Cardinal has indicated it wants EBS to be the first in a number of takeovers by the group as the banking sector is restructured under the EU-IMF bailout. The Irish-led consortium, which is backed by New York-based billionaire investor Wilbur Ross and US private equity group Carlyle, beat ILP to be chosen as preferred bidder for EBS last week.

Reporting its 2010 results yesterday, ILP said that it had retained the €3.6 billion in deposits transferred from Irish Nationwide as part of its wind-down since taking them over last Friday. The company offered voluntary redundancy to the 237 Irish Nationwide staff who were moved to ILP as part of the transfer. This represents more than half the building society’s original workforce.

Mr Murphy said the deposits from Irish Nationwide would help shrink Permanent TSB as part of the downsizing of the overall banking system.

The company would need to off-load more than €8 billion out of a total loan book of €38 billion to meet reduction targets set under the EU-IMF plan, he said.

The banks must dispose of tens of billions of euro worth of loans to reduce their size under the plan so they can stand alone without State support or funding from the Irish and European Central Banks.
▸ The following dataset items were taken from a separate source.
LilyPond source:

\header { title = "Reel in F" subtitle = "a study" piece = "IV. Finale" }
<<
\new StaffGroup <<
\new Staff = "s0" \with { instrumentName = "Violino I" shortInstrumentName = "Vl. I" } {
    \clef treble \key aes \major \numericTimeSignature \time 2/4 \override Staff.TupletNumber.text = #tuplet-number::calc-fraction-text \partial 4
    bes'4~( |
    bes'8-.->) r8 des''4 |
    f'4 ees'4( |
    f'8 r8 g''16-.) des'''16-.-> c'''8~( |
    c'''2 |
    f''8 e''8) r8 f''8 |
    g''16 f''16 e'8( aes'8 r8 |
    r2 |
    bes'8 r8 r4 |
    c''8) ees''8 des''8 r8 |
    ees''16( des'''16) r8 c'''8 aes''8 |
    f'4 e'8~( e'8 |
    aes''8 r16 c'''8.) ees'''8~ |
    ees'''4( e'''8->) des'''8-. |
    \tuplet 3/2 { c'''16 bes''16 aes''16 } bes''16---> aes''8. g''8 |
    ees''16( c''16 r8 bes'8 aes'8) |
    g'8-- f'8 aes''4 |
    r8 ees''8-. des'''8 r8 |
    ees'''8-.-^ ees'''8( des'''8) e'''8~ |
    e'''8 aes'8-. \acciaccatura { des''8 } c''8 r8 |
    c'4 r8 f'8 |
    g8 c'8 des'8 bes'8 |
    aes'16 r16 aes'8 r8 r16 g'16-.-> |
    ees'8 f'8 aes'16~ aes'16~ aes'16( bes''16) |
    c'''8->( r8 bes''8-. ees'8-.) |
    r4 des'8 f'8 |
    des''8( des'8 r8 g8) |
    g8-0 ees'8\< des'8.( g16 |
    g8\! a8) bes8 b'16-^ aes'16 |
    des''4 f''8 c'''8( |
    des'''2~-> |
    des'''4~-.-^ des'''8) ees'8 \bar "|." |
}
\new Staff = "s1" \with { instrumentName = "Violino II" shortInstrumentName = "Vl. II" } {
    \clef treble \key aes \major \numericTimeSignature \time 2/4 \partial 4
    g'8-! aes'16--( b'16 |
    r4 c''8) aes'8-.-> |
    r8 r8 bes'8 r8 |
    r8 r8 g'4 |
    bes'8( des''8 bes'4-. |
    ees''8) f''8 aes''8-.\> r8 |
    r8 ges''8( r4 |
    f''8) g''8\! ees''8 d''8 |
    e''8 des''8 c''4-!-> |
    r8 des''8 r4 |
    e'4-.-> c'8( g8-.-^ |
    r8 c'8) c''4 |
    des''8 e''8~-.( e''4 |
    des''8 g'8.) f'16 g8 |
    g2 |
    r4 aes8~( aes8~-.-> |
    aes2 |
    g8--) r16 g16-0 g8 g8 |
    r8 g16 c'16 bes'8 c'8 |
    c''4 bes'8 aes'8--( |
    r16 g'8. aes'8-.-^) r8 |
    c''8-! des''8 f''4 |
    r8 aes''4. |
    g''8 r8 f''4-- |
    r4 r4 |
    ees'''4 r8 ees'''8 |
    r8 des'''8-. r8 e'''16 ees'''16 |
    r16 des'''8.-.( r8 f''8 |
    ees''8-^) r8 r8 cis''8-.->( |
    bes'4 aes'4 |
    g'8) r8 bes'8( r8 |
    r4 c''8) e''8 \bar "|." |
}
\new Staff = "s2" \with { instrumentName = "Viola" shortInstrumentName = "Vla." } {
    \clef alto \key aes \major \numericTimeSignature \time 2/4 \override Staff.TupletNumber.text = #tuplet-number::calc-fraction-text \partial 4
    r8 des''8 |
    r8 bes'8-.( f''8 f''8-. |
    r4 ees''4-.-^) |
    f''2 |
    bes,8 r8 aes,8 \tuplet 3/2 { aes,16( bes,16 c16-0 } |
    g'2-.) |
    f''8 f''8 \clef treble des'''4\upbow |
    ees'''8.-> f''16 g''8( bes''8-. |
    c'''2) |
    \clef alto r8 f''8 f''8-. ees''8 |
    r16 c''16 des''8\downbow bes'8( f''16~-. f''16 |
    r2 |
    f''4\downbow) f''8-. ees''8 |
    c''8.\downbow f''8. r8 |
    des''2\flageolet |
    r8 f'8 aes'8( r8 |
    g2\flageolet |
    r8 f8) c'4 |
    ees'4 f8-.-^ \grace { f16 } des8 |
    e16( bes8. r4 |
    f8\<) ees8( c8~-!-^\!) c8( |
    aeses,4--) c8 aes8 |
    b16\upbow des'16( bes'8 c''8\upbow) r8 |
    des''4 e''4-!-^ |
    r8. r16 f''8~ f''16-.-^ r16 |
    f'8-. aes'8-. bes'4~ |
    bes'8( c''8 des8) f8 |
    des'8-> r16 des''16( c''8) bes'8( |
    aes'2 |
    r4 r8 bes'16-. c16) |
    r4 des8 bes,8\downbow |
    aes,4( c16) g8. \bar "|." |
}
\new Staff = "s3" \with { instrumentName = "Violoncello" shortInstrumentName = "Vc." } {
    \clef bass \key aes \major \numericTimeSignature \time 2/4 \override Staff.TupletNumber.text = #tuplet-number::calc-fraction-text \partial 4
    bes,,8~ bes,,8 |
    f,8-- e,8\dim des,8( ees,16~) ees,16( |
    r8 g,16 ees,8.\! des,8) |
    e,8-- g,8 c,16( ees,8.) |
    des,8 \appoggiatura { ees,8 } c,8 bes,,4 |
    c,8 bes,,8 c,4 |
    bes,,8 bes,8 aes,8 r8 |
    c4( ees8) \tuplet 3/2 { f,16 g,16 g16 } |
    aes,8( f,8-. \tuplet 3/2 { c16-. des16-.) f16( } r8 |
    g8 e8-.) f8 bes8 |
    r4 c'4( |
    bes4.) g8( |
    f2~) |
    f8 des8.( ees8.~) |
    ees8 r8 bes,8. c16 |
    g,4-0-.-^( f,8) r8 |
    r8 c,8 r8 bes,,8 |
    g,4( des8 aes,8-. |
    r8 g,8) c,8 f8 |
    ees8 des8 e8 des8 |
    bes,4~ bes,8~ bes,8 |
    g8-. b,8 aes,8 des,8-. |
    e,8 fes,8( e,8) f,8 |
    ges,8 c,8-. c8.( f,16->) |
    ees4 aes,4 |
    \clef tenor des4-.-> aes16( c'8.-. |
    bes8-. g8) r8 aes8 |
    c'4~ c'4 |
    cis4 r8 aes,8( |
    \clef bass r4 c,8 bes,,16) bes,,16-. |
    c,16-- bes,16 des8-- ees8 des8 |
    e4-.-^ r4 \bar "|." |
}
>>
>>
Mr Murphy said that fire sales of “excess assets” would lead to further bank losses.

The alternative was to put them into “a long-term warehouse” to be sold or run down over time, he said.

The method to be used will be decided after the banks submit deleveraging plans by the end of the month, he said, and the scale of the excess assets in the banks would then be determined.

IL&P reported a loss of €197 million for 2010 as further declines in house prices increased bad debts at Permanent TSB, despite a strong performance by its pensions and investments business Irish Life.

Some 11,500 mortgages out of 178,000 at Permanent TSB were in arrears of 90 days or more at the end of last year, compared with 6,895 a year earlier.

Some 28 per cent of mortgages were in negative equity at the end of 2010.

IL&P has estimated that house prices will have fallen by 43 per cent at the end of this year, compared to the 38 per cent decline at the end of last year.

The company expects the Central Bank’s stress tests at the end of this month to consider the effect of house price falls of up to 60 per cent as part of its worst-case scenario.